WORK REQUEST >> Reproduce each line from the records that holds "nfpirh".

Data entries

Segment Open

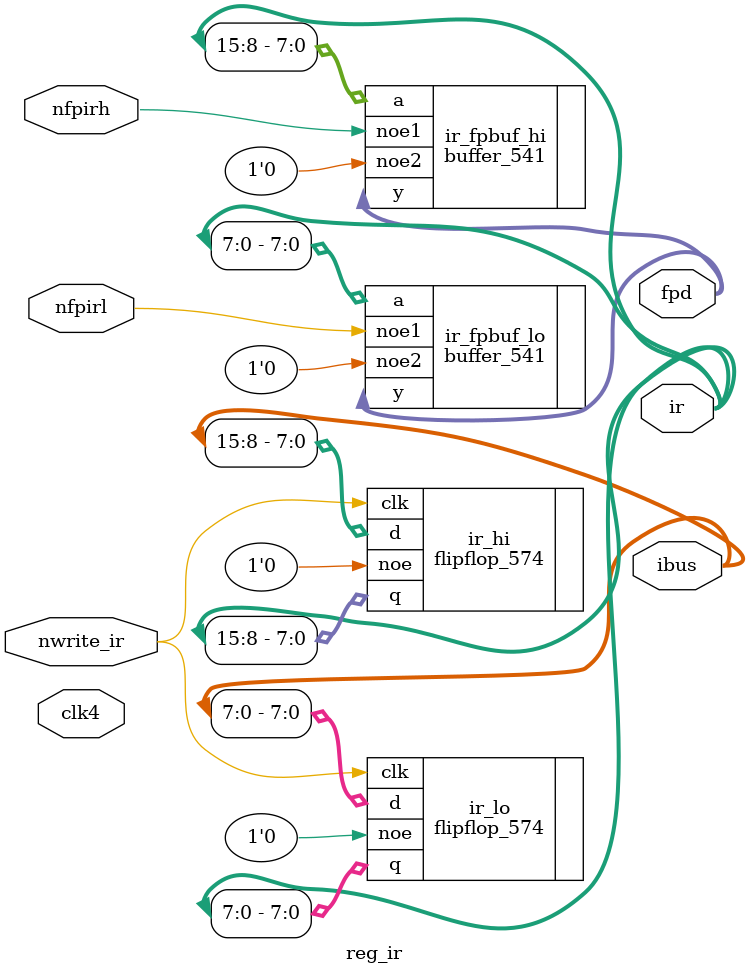
<source format=v>


`ifndef reg_ir_v
`define reg_ir_v

`include "flipflop.v"
`include "buffer.v"
`include "demux.v"

`timescale 1ns/1ps

// This models both the IR register and the front line buffers.
module reg_ir (clk4, nwrite_ir,
	       ibus, ir,
	       nfpirl, nfpirh, fpd);

   input 	 clk4;
   //input [4:0] waddr;
   input 	 nwrite_ir;

   output [15:0] ibus;
   output [15:0] ir;

   input 	 nfpirl;
   input 	 nfpirh;
   output [7:0]  fpd;
   
   wire [15:0] 	 ibus, ir;
   wire [7:0] 	 fpd;

   // WADDR is now decoded by the WADDR devoder in the flag unit, and
   // provided to us as nwrite_ir.

   // // Decode WADDR address 00010. The nwrite_ir output is only active during
   // // clk4, so its raising edge is at the end of the clock cycle, as is
   // // standard of all writable units.
   // wire [7:0] 	 y;
   // wire 	 nwrite_ir;
   // demux_138 waddr_dec (.g1(1'b1), .ng2a(waddr[3]), .ng2b(waddr[4]),
   // 			.a(waddr[2:0]), .y(y));
   // assign #6 nwrite_ir = y[2] | clk4;

   // The original CFT used latches for the IR—and it worked! We'll move to
   // flip-flops here. It should make no difference, but might protect us from
   // some glitches.
   flipflop_574 ir_lo (.d(ibus[7:0]),   .q(ir[7:0]),  .clk(nwrite_ir), .noe(1'b0));
   flipflop_574 ir_hi (.d(ibus[15:8]),  .q(ir[15:8]), .clk(nwrite_ir), .noe(1'b0));
   // latch_573 ir_lo (ibus[7:0],  ir[7:0],  nwrite_ir, nreset);
   // latch_573 ir_hi (ibus[15:8], ir[15:8], nwrite_ir, nreset);

   // The front panel buffers
   buffer_541 ir_fpbuf_lo (.a(ir[7:0]),  .y(fpd), .noe1(nfpirl), .noe2(1'b0));
   buffer_541 ir_fpbuf_hi (.a(ir[15:8]), .y(fpd), .noe1(nfpirh), .noe2(1'b0));

endmodule // reg_ir

`endif //  `ifndef reg_ir_v

// End of file

</source>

Segment Closed

ANSWER FOR THE TASK >>
	       nfpirl, nfpirh, fpd);
   input 	 nfpirh;
   buffer_541 ir_fpbuf_hi (.a(ir[15:8]), .y(fpd), .noe1(nfpirh), .noe2(1'b0));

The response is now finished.